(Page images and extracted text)

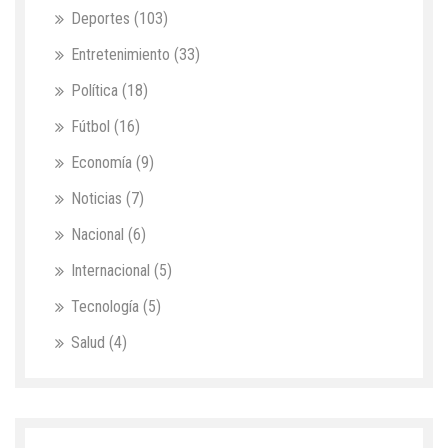
Deportes
(103)
Entretenimiento
(33)
Política
(18)
Fútbol
(16)
Economía
(9)
Noticias
(7)
Nacional
(6)
Internacional
(5)
Tecnología
(5)
Salud
(4)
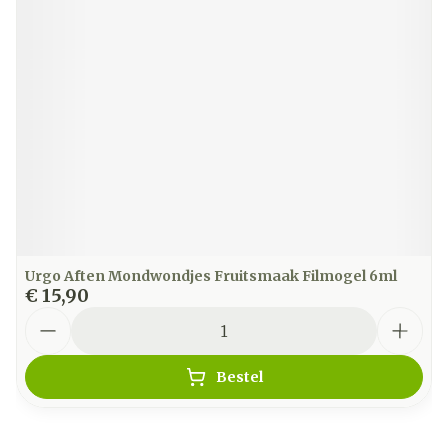
Urgo Aften Mondwondjes Fruitsmaak Filmogel 6ml
€ 15,90
Aantal
Bestel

> **EXERCISE DESCRIPTION**
When you copy the records above, keep every word exact and drop the pictures.

> **REPLY**
Deportes
(103)
Entretenimiento
(33)
Política
(18)
Fútbol
(16)
Economía
(9)
Noticias
(7)
Nacional
(6)
Internacional
(5)
Tecnología
(5)
Salud
(4)
Urgo Aften Mondwondjes Fruitsmaak Filmogel 6ml
€ 15,90
Aantal
Bestel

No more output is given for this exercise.